There Are Two Ways Out of a Frog. This Beetle Chose the Back Door.

“That was smoking gun evidence that they are using their legs,” said Nora Moskowitz, who studies frog digestion at Stanford University but wasn’t involved in the study.

Dr. Sugiura thinks Regimbartia beetles may use their legs to brace themselves and crawl through the gut, which can stretch several inches — an arduous journey for a four- or five-millimeter-long beetle. When they reach the end of that tunnel, the insects may be able to tickle open the cloacal sphincter, the ring of muscle that drawstrings the frog’s rear end shut, expelling themselves in a flood of feces.

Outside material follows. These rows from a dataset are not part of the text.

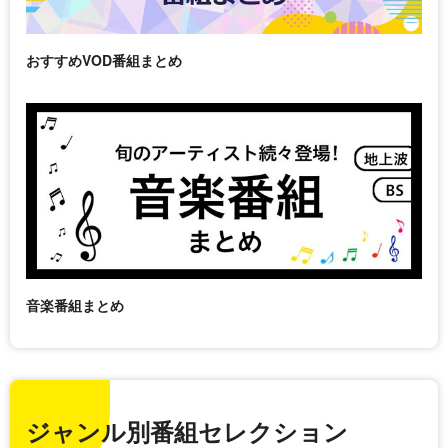
おすすめVOD番組まとめ
音楽番組まとめ
ジャンル別番組セレクション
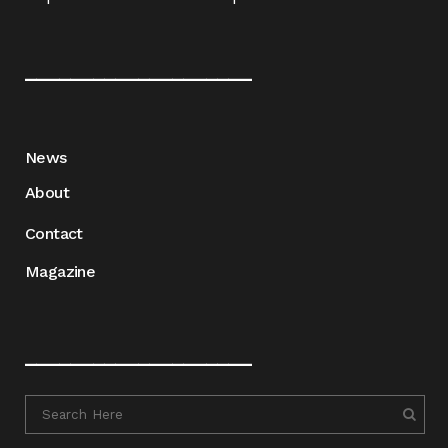
____________________
News
About
Contact
Magazine
____________________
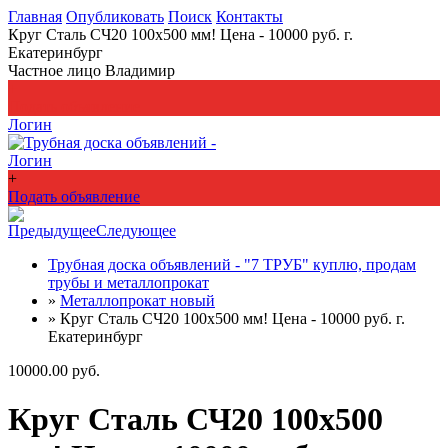
Главная
Опубликовать
Поиск
Контакты
Круг Сталь СЧ20 100х500 мм! Цена - 10000 руб. г.
Екатеринбург
Частное лицо Владимир
+
Подать объявление
Логин
Логин
+
Подать объявление
Предыдущее
Следующее
Трубная доска объявлений - "7 ТРУБ" куплю, продам
трубы и металлопрокат
»
Металлопрокат новый
»
Круг Сталь СЧ20 100х500 мм! Цена - 10000 руб. г.
Екатеринбург
10000.00 руб.
Круг Сталь СЧ20 100х500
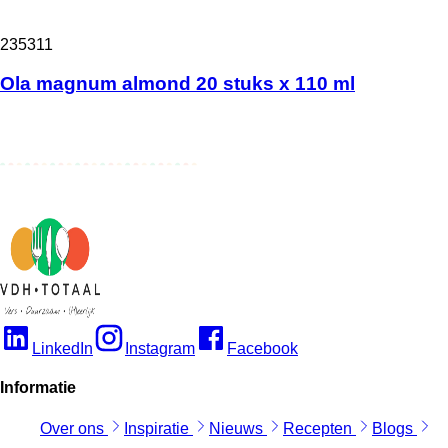
235311
Ola magnum almond 20 stuks x 110 ml
LinkedIn
Instagram
Facebook
Informatie
Over ons
Inspiratie
Nieuws
Recepten
Blogs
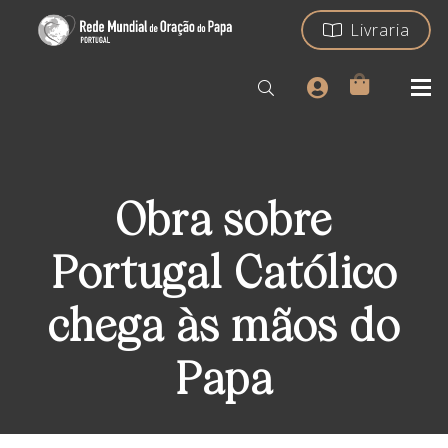
Livraria
Obra sobre
Portugal Católico
chega às mãos do
Papa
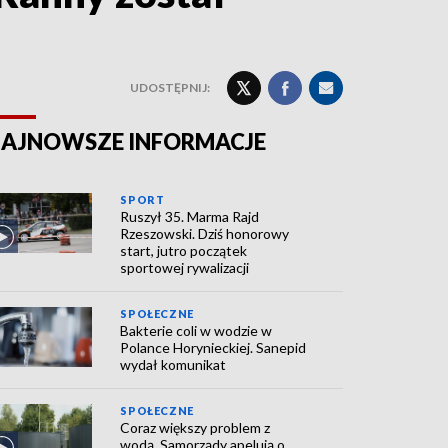
UDOSTĘPNIJ:
AJNOWSZE INFORMACJE
SPORT
Ruszył 35. Marma Rajd
Rzeszowski. Dziś honorowy
start, jutro początek
sportowej rywalizacji
SPOŁECZNE
Bakterie coli w wodzie w
Polance Horynieckiej. Sanepid
wydał komunikat
SPOŁECZNE
Coraz większy problem z
wodą. Samorządy apelują o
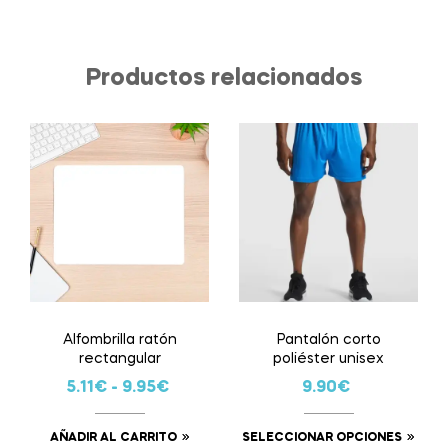
Productos relacionados
Alfombrilla ratón
Pantalón corto
rectangular
poliéster unisex
5.11
€
-
9.95
€
9.90
€
AÑADIR AL CARRITO
SELECCIONAR OPCIONES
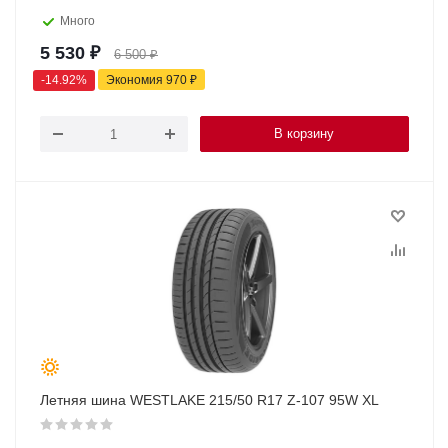
Много
5 530
₽
6 500
₽
-
14.92
%
Экономия
970
₽
В корзину
Летняя шина WESTLAKE 215/50 R17 Z-107 95W XL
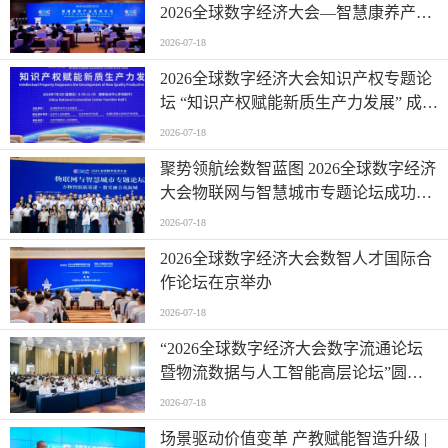
·
自动化科技将在乡村振兴工作中大有作为|《关于做好2023年全面推进乡村振兴重点工作的意见》发布
相关推荐
2026全球数字经济大会·数据价值论坛在
北京隆重举行
2026-07-18
当你老了，信AI，还是信人？ | 智慧康
养论坛上，这个问题激辩了数个小时
2026-07-18
数字赋能·智慧康养·银发经济新未来 |
2026全球数字经济大会—智慧康养产业
发展论坛在京举办
2026-07-18
2026全球数字经济大会知识产权专题论
坛 “知识产权赋能新质生产力发展” 成功
举办
2026-07-18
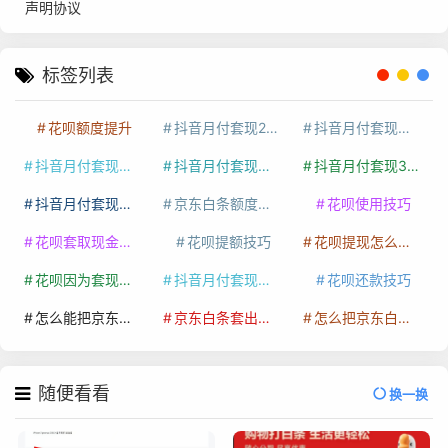
声明协议
标签列表
花呗额度提升
抖音月付套现24小时接单
抖音月付套现怎么套
抖音月付套现多少手续费
抖音月付套现商家有哪些
抖音月付套现30秒技巧
抖音月付套现最新方法
京东白条额度提升
花呗使用技巧
花呗套取现金最佳方法
花呗提额技巧
花呗提现怎么操作
花呗因为套现被限额了这种情况要多久才会好
抖音月付套现秒回100起
花呗还款技巧
怎么能把京东白条额度钱套出来
京东白条套出来手续费多少
怎么把京东白条的钱取出来
随便看看
换一换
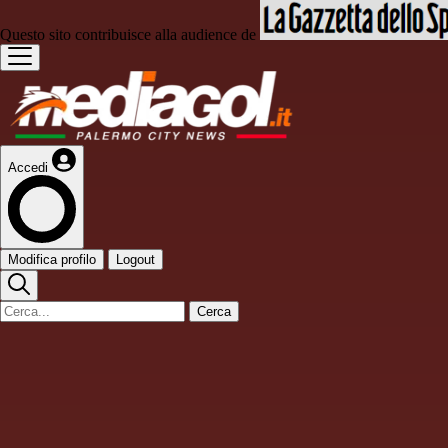
Questo sito contribuisce alla audience de
Accedi
Modifica profilo
Logout
Cerca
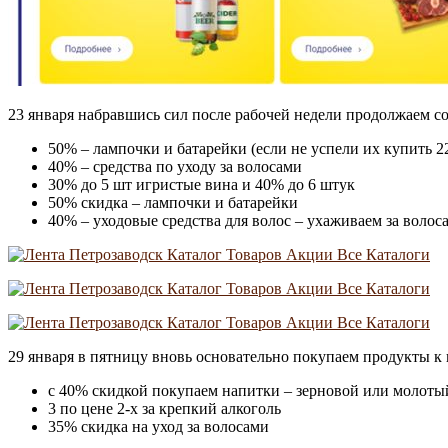
23 января набравшись сил после рабочей недели продолжаем с
50% – лампочки и батарейки (если не успели их купить 22
40% – средства по уходу за волосами
30% до 5 шт игристые вина и 40% до 6 штук
50% скидка – лампочки и батарейки
40% – уходовые средства для волос – ухаживаем за волос
29 января в пятницу вновь основательно покупаем продукты к
с 40% скидкой покупаем напитки – зерновой или молотый
3 по цене 2-х за крепкий алкоголь
35% скидка на уход за волосами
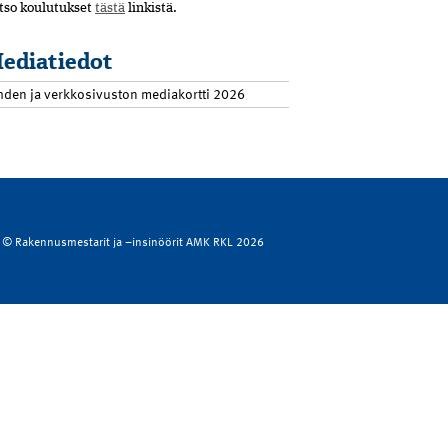
tso koulutukset
tästä
linkistä.
ediatiedot
hden ja verkkosivuston mediakortti 2026
© Rakennusmestarit ja –insinöörit AMK RKL 2026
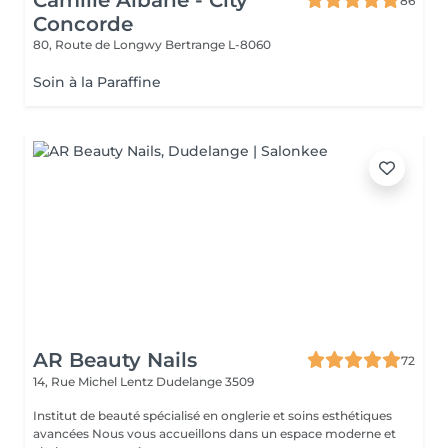
Camille Albane - City
86
Concorde
80, Route de Longwy
Bertrange L-8060
Soin à la Paraffine
AR Beauty Nails
72
14, Rue Michel Lentz
Dudelange 3509
Institut de beauté spécialisé en onglerie et soins esthétiques
avancées Nous vous accueillons dans un espace moderne et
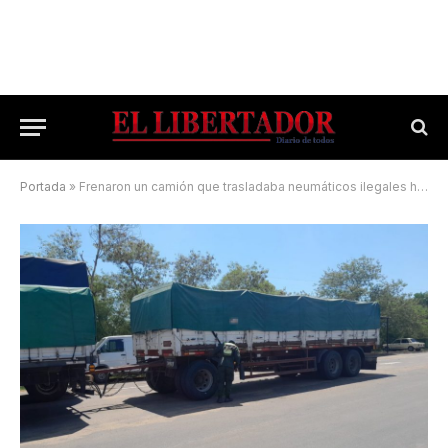
Portada
»
Frenaron un camión que trasladaba neumáticos ilegales hacia Corrientes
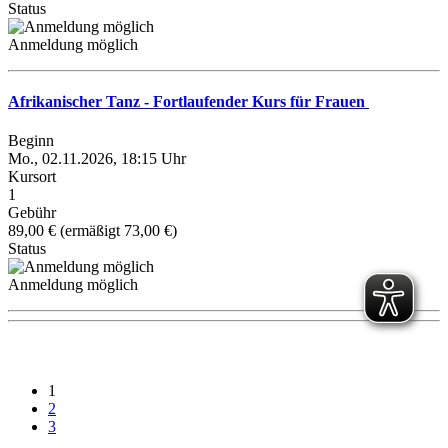
Status
Anmeldung möglich
Afrikanischer Tanz - Fortlaufender Kurs für Frauen
Beginn
Mo., 02.11.2026, 18:15 Uhr
Kursort
1
Gebühr
89,00 € (ermäßigt 73,00 €)
Status
Anmeldung möglich
1
2
3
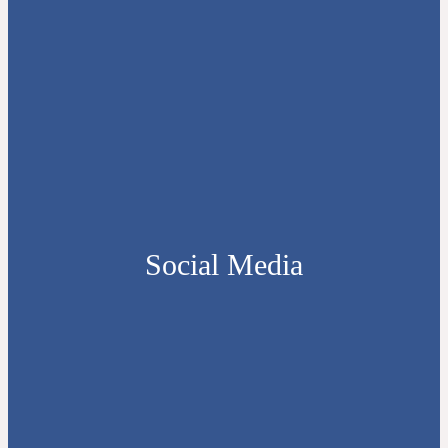
Social Media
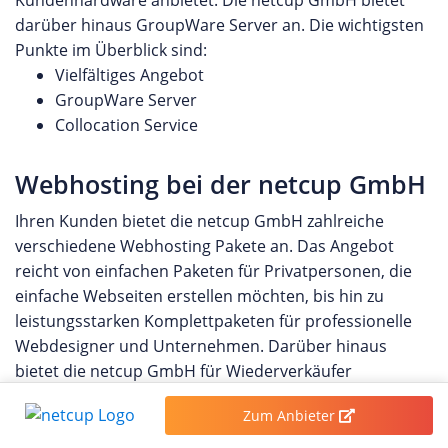
darüber hinaus GroupWare Server an. Die wichtigsten
Punkte im Überblick sind:
Vielfältiges Angebot
GroupWare Server
Collocation Service
Webhosting bei der netcup GmbH
Ihren Kunden bietet die netcup GmbH zahlreiche
verschiedene Webhosting Pakete an. Das Angebot
reicht von einfachen Paketen für Privatpersonen, die
einfache Webseiten erstellen möchten, bis hin zu
leistungsstarken Komplettpaketen für professionelle
Webdesigner und Unternehmen. Darüber hinaus
bietet die netcup GmbH für Wiederverkäufer
verschiedene Reseller Pakete an.
Zum Anbieter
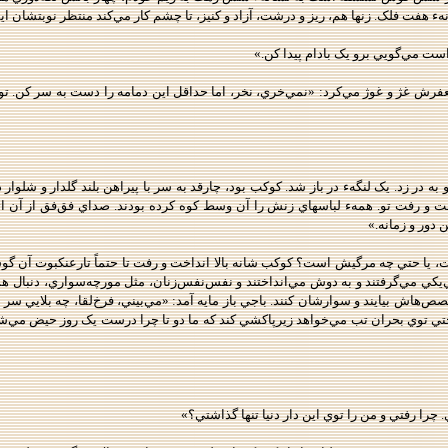
 هفت فلک. زنها هم، ريز و درشت، آزاد و کنيز، تا چشم کار مي‌کند منتظر نوبتشان ايستا
راست مي‌گويي برو يک بادام پيدا کن.»
رش غژ و غوژ مي‌کرد: «نمي‌خري، نخر، اما حداقل اين دمامه را دست به سر کن. تو که
 و به در زد. يک لنگهء در باز شد. کوکب بود، چارقد به سر با پيراهن بلند گلدار و ش
گفت و رفت تو. همهء لباسهاي زنش را آن وسط کوه کرده بودند. صداي فق‌فق از آن اتاق
 دور و زمانه.»
يا حتي چه مرگيش است؟ کوکب شانه بالا انداخت و رفت تا حتماً تارعنکبوت آن گوشه
‌يکي مي‌گرفتند و به دوش مي‌انداختند و نفس‌نفس‌زنان، مثل مورچه‌سواري، دنبال هم مي
تخصص‌هاش بيايند و سوارشان کنند. باجي باز مايه آمد: «مي‌بيني، فرخ‌لقا، چه بلايي
حتي توي بحران تب مي‌خواهد زيرپاکشي کند که ما دو تا چرا درست يک روز حيض مي‌شد
. چرا رفتي و من را توي اين دار دنيا تنها گذاشتي؟»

A trek through this passage probably isn’t trivial, said Aurora Alvarez-Buylla, a frog researcher at Stanford University who wasn’t involved in the study. Because frogs swallow their prey whole, their digestive juices have to be potent. “You’re dealing with a chemical and acidic environment that is built to pull things apart and break them down,” she said.

But as far as Dr. Sugiura could tell, the insects were entirely unfazed by their tortuous trip through the tract. Once liberated, they simply extracted themselves from the dung and swam happily onward. Months later, some of the bugs were still kicking about as if the traumatic encounter had never even happened.

The insects’ resilient outer casing, or exoskeleton, might help. But a few repeat trips down a frog’s gullet could eventually take a toll, Dr. Sugiura said. More experiments are needed, he said, to understand how it all comes out in the end.

The frogs, too, seemed to depart the encounter unscathed. According to Dr. Sugiura, amphibian waste is often studded with the hard body parts of prey.

“However,” he said, “I do not want to eat this beetle if I’m a frog.”